This white paper provides the necessary basis for understanding the requirements and specifications for remote access to sensitive data (data with potentially harmful effects in the event of their disclosure) in the social sciences and the humanities (SSH). It is result of the work implemented in SSHOC Task 5.4 Remote Access to Sensitive Data. It is intended to provide guidance and recommendations to the EOSC stakeholders for future infrastructure investment for remote access to sensitive data in the SSH. To ensure that this guidance can, in fact, be implemented, the recommendations are based on the knowledge of numerous data professionals who have direct experience planning, implementing, managing, and sustaining diverse forms of remote access and secure facilities. In doing so, our goal has been to maintain the vision of expanding such infrastructure, while remaining grounded in the practicalities of operating such facilities in a sustainable manner.

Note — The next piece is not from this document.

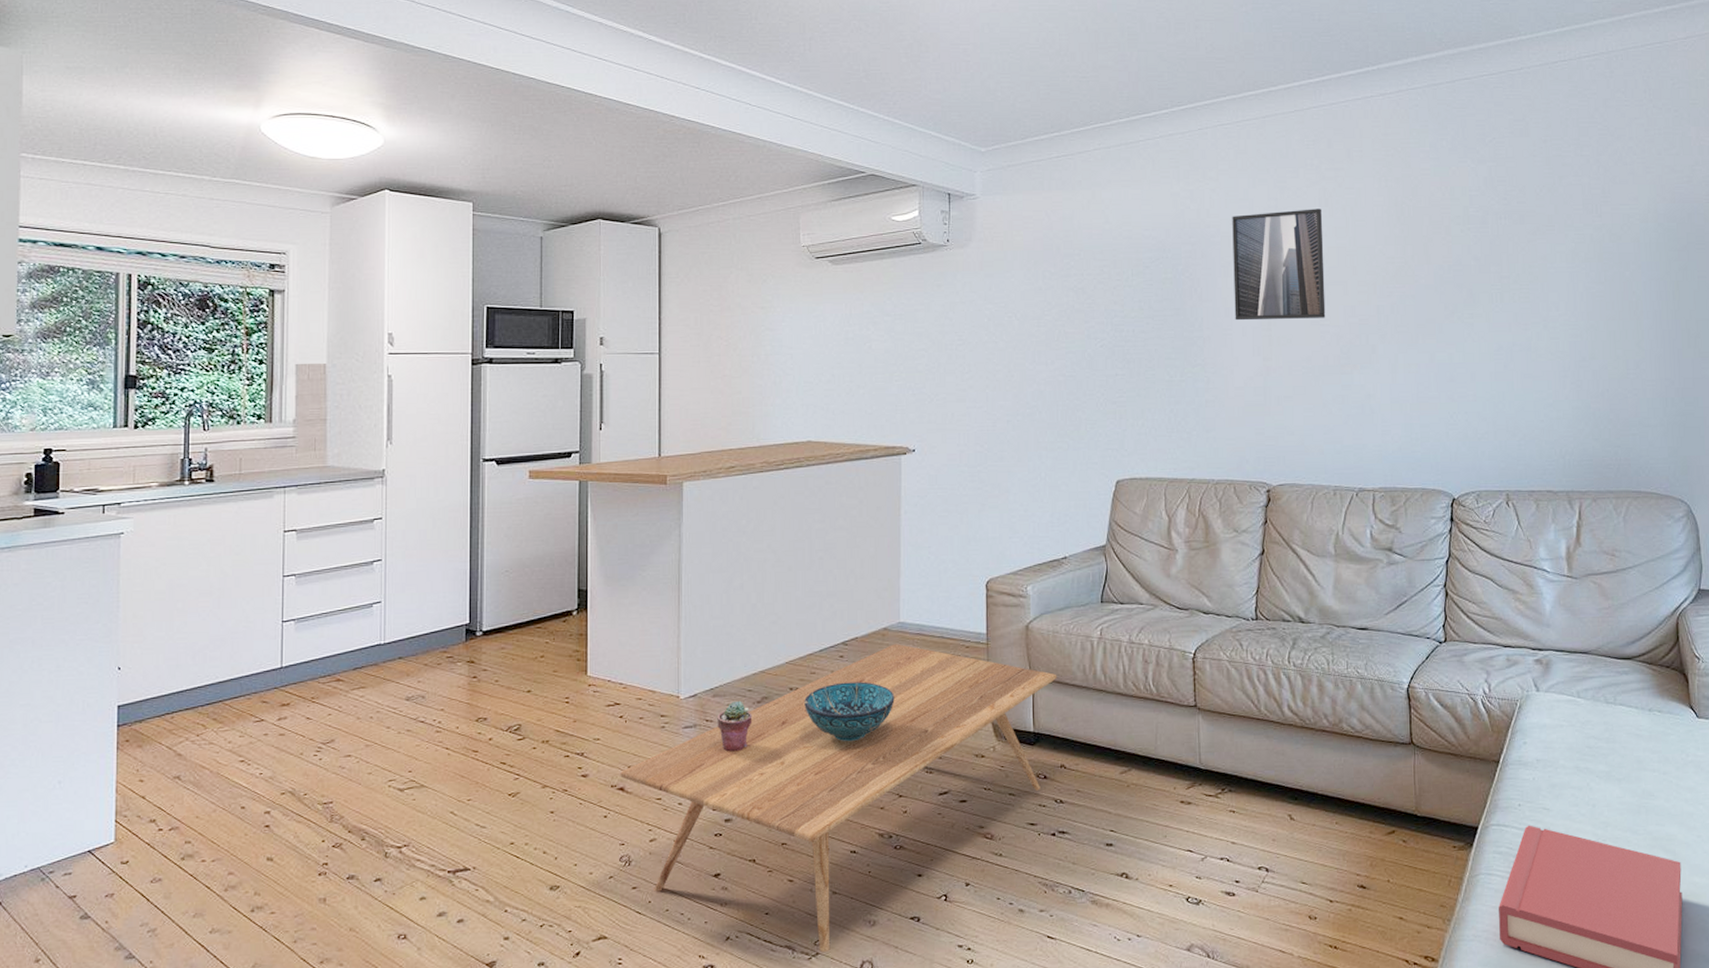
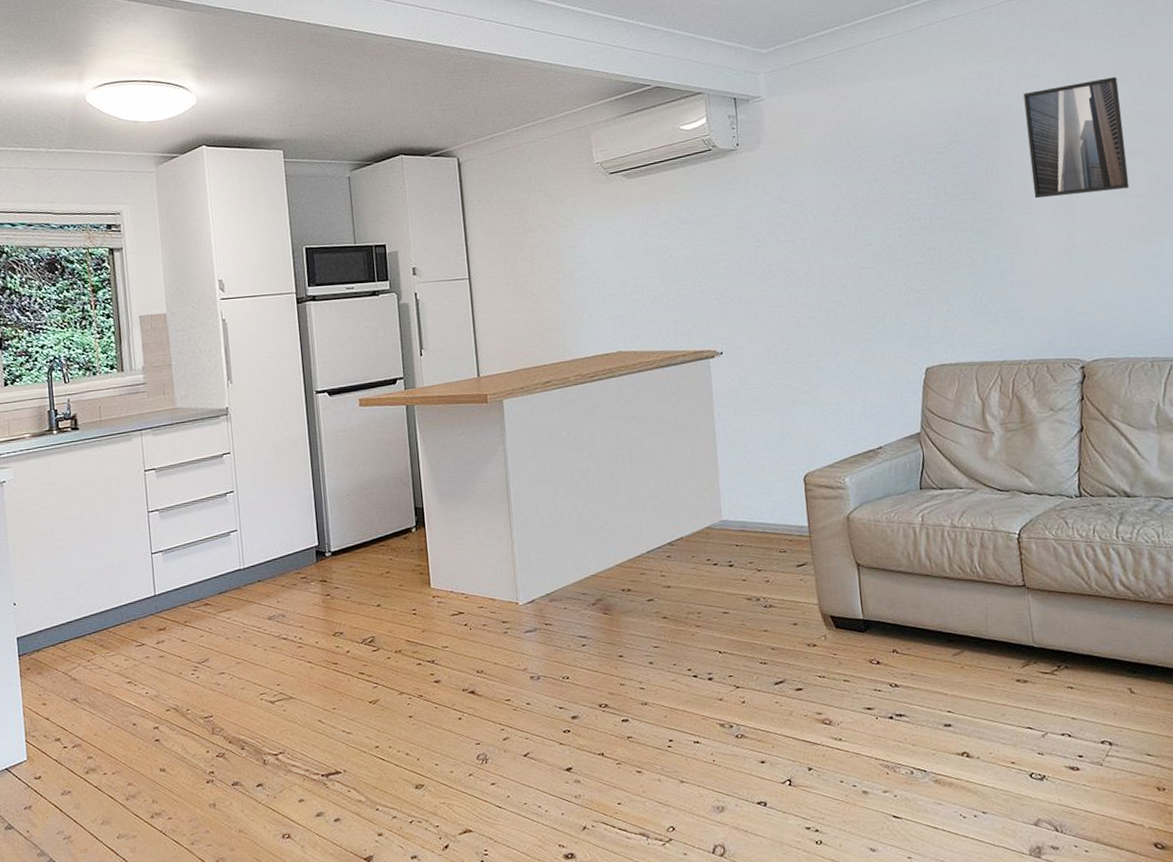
coffee table: present [620,644,1057,953] -> none [470,541,882,839]
potted succulent: present [717,700,753,752] -> none [555,604,589,653]
decorative bowl: present [804,682,895,742] -> none [637,579,724,638]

In this domain, it is now recognized that the ideal of “open data” needs to be balanced with privacy and other factors that can require moderating access to sensitive data, as reflected in the EU Commission’s (2016) stance of “as open as possible, as closed as necessary.” Developments in the past five years have advanced data access, primarily through “safe enclaves”, i.e., physical rooms that provide security for data access (see Glossary). This represents a major improvement for data accessibility, but international, comparative, efficient research requires augmenting the research infrastructure by enabling remote access to data from a researcher’s desktop. Solutions have operated for several years (e.g., UK Data Archive Secure Lab, ICPSR Virtual Data Enclave), but most of these still face limitations on the scope of data available, geographic limitations, etc. More recently, new infrastructures are being developed, some spanning several countries. These efforts are commendable and represent major improvements. However, limited resources, and complex legal variations (national implementations of GDPR), as well as other factors, have prevented implementation of a broader solution.
As countries across Europe look at the emerging multi-national infrastructures, it is crucial to address the need for a European answer, at scale, with sustainable funding. The recommendations offered here are guided by our observations that most successful infrastructures embody two features: 1) they are human as well as technical, and 2) they are neither purely centralised nor decentralised, but well-crafted hybrids.